Planet of the apes motion capture gif series#
The series started in 1968, as a Charlton Heston vehicle that used its interspecies strife to mirror all kinds of political strife outside the theater. But that’s the unstated tension in these new Planet of the Apes movies: We’re this close to being their monkeys. Seeing scores of monkeys pulling on reins forces you to accept the inversion of order, and maybe breathe a sigh of relief.

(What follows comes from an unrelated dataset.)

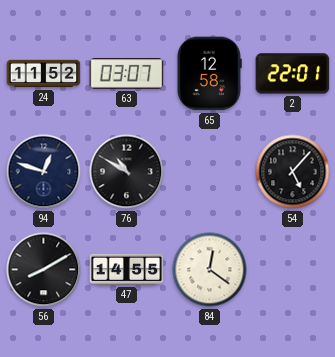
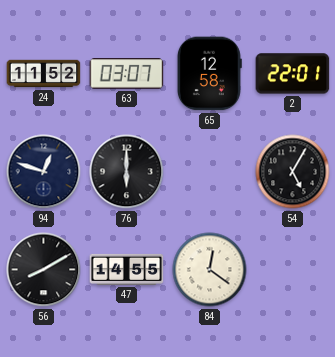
76: 10:50 -> 6:00
54: 5:07 -> 5:05
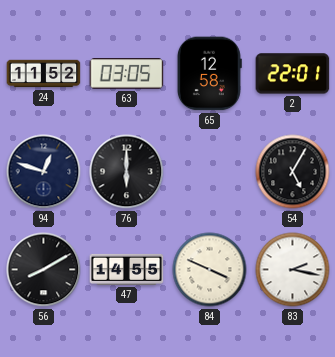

You experience wonder and a reasonable approximation of dread. On the other, you’re watching the Meryl Streep of motion-capture technology. On the one hand, you’re watching the computer-generated synthesis of a very good, very particular sort of acting with state-of-the-art technology. Maybe you know that Andy Serkis is “playing” the apes’ leader, Caesar. But you surrender to the point where you’re no longer aware of the digital wizardry. The place is San Francisco, the horsemen apes, and the line vague between what’s real and what’s computer-made. And so into the city they rode, on horseback, with machine guns and exposed fangs and grunts, and stood with spears atop rusting cable cars, looking first for something like peace and, later, for war.